2. Cemaran Gas dari Sampah Plastik
Hingga kini, sampah-sampah plastik terus ditemukan mengotori pesisir, termasuk dalam lahan konservasi bakau. Plastik-plastik tersebut dapat melepaskan gas metana dan etilen yang beracun bagi makhluk hidup, termasuk pohon bakau. Pencemaran lingkungan menjadi semakin parah karena plastik bukan sampah yang dapat terurai dengan cepat.
3. Eutrofikasi Akibat Cemaran Pupuk Kimia
Pupuk kimia dari ladang dapat hanyut melalui saluran irigasi atau sungai menuju laut, tempat pepohonan bakau hidup. Larutan kimia pupuk ini menyebabkan eutrofikasi atau penumpukan unsur hara dalam air yang dapat menurunkan kualitas air. Ini dapat menyebabkan meledaknya populasi ganggang, sedangkan beberapa biota mangrove lainnya mati, dan ekosistem menjadi rusak. Akhirnya, kemampuan hutan mangrove dalam menyimpan karbon pun ikut turun.

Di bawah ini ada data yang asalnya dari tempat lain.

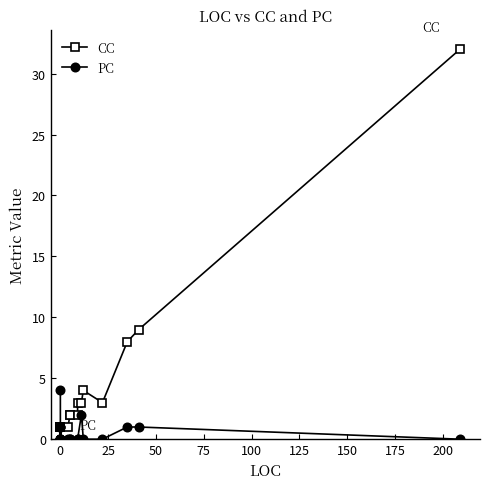

In PC, how many points are higher than both neighbors (excluding endpoints)?

3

4. Polusi Akibat Tumpahan Minyak dan Limbah Tambang
Sama seperti eutrofikasi, tumpahan minyak bumi dari kapal pengangkut sangat berbahaya bagi kehidupan. Pada ekosistem hutan bakau, tumpahan minyak ini dapat mematikan berbagai ikan, udang, dan organisme lainnya.
Begitu juga limbah dari pertambangan yang dibuang ke lingkungan pesisir. Selain bahan tambang terbuang, tentunya terdapat berbagai bahan kimia berbahaya yang dapat membahayakan makhluk hidup dan merusakkan ekosistem hutan bakau.

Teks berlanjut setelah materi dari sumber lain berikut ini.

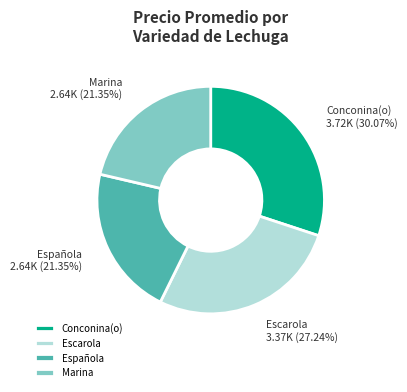

To the nearest percent, what is the average slice percentage?

25%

Kepiting bakau, salah satu komoditas ekonomi yang dapat berkembang alami di perairan hutan mangrove. (Foto: Pixabay @sarangib)
5. Penangkapan Ikan Ilegal
Cara-cara ilegal dalam mencari ikan, misalnya dengan peledak atau jaring dorong dapat merusak lingkungan dan pepohonan bakau, serta mematikan berbagai organisme yang hidup pada kawasan tersebut.
6. Air Laut yang Mengasam
Penyerapan karbon oleh air laut secara langsung dapat menimbulkan pembentukan asam karbonat dan pelepasan ion hidrogen hingga menjadikan air laut lebih tinggi kadar asamnya. Hal ini berbahaya untuk kehidupan plankton. Padahal plankton merupakan produsen pertama dan juga makanan utama bagi makhluk laut. Bila keberadaan plankton menyusut maka akan menyebabkan menurunnya populasi organisme laut lainnya. Di samping itu, naiknya tingkat keasaman air laut ini, secara langsung, dapat mengakibatkan kematian berbagai organisme laut.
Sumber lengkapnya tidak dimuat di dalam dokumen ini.